Senate Intelligence Committee Vice Chairman Mark Warner (D-Va.) used his opening remarks to criticize Google for not sending its top executive to testify before the committee.
“I’m pleased that both Facebook and Twitter have sent their company’s top leadership to address some of these critical public policy challenges today. I look forward to a constructive engagement.”
Google had offered up a senior vice president, Kent Walker, to testify, but the committee rejected that offer and elected instead to invite Larry Page, CEO of Alphabet, Google’s parent company. Page did not accept the invitation.
“I know our members have a series of difficult questions about structural vulnerabilities on a number of Google’s platforms that we will need answered,” Warner said. “Given its size and influence, I would have thought the leadership at Google would want to demonstrate how seriously it takes these challenges and to lead this important public discussion.”
Earlier, committee Chairman Richard Burr (R-N.C.) also said he was “disappointed” in Google’s decision not to send its top executive.
Warner went on to say that Twitter and Facebook have “come a long way with respect to recognizing the threat” of foreign influence operations but said a lot of work remains to be done.
“I’m skeptical that, ultimately, you’ll be able to truly address this challenge on your own. Congress is going to have to take action here,” Warner said.
— Morgan Chalfant
Burr gavels in, pays tribute to McCain
9:45 a.m.
Senate Intelligence Committee Chairman Richard Burr (R-N.C.) gaveled in the hearing, kicking off his opening remarks with a brief statement honoring late Sen.
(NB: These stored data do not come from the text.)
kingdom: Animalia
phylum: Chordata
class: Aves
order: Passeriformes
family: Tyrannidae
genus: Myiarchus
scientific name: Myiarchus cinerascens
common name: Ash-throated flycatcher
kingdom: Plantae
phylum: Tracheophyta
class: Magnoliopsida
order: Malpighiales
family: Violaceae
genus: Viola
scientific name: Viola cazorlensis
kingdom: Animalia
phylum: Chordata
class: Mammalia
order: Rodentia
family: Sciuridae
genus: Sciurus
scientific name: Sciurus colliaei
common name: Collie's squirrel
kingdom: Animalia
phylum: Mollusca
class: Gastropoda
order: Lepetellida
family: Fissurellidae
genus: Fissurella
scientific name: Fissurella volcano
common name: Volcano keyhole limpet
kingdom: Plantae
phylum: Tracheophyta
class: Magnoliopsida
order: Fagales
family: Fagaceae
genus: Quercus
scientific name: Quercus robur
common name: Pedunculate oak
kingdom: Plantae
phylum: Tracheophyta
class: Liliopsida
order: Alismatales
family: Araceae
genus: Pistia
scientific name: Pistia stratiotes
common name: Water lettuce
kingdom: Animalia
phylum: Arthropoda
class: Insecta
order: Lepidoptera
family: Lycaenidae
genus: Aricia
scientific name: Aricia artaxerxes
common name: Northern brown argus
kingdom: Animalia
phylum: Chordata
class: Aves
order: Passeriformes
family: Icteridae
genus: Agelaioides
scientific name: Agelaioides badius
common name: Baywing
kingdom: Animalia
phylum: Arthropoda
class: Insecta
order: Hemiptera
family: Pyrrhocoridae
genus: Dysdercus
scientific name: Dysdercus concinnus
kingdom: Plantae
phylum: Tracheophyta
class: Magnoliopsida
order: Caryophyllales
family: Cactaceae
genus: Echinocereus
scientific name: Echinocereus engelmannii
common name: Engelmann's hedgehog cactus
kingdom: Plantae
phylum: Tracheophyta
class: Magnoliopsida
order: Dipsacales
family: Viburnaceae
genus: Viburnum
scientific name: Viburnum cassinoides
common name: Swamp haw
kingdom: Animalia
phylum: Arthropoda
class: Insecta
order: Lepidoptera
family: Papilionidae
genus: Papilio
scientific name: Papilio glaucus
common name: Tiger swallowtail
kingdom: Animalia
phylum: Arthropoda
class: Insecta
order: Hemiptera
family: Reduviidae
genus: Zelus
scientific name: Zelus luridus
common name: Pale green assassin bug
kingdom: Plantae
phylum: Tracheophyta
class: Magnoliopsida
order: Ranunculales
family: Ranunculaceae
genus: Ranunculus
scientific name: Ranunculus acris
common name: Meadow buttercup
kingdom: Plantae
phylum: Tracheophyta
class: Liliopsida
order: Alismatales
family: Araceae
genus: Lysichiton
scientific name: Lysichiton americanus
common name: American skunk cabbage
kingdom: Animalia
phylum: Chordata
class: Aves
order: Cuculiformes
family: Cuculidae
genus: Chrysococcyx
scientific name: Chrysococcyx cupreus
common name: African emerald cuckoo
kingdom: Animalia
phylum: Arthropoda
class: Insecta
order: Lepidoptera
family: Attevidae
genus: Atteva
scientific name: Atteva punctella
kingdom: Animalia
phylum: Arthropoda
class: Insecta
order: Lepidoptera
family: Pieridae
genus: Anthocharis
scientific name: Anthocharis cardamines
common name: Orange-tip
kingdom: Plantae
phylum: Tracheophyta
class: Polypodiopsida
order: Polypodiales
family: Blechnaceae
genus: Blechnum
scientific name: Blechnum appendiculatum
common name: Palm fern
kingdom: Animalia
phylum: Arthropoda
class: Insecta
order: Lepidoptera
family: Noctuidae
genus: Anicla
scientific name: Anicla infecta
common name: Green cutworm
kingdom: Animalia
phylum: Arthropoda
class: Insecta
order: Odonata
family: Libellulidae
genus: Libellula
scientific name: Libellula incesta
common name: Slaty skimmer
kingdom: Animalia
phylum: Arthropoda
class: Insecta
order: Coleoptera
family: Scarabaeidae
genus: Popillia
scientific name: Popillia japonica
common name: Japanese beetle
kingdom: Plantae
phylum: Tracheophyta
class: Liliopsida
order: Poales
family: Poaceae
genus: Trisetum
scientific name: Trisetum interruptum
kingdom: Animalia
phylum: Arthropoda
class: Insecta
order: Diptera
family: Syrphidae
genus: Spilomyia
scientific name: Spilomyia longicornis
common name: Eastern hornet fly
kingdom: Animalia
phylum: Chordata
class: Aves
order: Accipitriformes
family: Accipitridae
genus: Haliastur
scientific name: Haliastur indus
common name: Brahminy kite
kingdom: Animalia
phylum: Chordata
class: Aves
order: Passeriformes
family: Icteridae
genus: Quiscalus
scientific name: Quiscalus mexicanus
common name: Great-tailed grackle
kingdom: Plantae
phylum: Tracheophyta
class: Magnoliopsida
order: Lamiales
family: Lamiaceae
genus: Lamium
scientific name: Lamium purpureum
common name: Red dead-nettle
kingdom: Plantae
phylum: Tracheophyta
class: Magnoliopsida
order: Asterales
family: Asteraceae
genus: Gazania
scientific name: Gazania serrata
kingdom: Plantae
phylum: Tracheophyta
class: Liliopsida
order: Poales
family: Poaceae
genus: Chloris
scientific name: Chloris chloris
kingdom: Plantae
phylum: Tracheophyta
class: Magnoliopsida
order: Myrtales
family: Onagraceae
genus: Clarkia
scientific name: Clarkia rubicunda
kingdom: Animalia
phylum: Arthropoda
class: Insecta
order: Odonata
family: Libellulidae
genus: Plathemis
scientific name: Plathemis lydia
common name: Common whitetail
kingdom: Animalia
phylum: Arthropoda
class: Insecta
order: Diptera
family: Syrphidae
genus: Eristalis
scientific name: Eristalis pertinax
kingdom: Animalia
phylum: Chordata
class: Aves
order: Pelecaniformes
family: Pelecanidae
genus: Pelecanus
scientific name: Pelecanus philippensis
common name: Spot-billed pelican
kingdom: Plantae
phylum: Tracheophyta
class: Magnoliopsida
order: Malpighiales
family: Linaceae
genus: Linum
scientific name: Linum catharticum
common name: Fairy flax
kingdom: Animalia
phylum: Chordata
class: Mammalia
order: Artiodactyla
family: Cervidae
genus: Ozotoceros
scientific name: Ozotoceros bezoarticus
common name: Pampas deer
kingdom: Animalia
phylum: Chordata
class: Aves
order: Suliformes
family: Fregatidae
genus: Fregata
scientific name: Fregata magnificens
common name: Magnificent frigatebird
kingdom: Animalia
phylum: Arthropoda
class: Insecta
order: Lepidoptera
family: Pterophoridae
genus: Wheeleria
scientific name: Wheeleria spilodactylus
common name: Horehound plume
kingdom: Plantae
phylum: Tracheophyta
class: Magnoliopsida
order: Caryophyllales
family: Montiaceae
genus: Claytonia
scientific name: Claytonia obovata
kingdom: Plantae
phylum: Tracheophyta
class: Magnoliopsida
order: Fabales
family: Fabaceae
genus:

John McCain (R-Ariz.), who was laid to rest on Sunday.
“There can be no denying that the place is a little smaller without him,” Burr said. “Arizona’s loss is our loss, and our loss is America’s loss.”
Moving to the subject of the hearing, Burr expressed ongoing concerns about foreign influence operations, noting that nations beyond Russia appear to be leveraging social media platforms in order to wage influence campaigns and sow discord.
“Unfortunately, what I described as a national security vulnerability and an unacceptable risk back in November remains unaddressed,” Burr said. He noted that “positive things” are happening, crediting social media companies for actions they have taken, but asked lawmakers and private sector representatives to have a “candid” conversation about where the responsibility lies to address the problem.
— Morgan Chalfant
Fringe internet figures make appearance
Infowars creator Alex Jones showed up on Capitol Hill on Wednesday for the back-to-back tech hearings in which executives from Facebook and Twitter are testifying.
At the start of the Senate Intelligence Committee hearing in the morning, Jones hadn’t made his way into the room, but a livestream from his Twitter shows him driving through D.C. on his way to the Dirksen Senate Office Building, where the first hearing of the day is taking place.
He held an impromptu press conference outside of the hearing room prior to the hearing starting.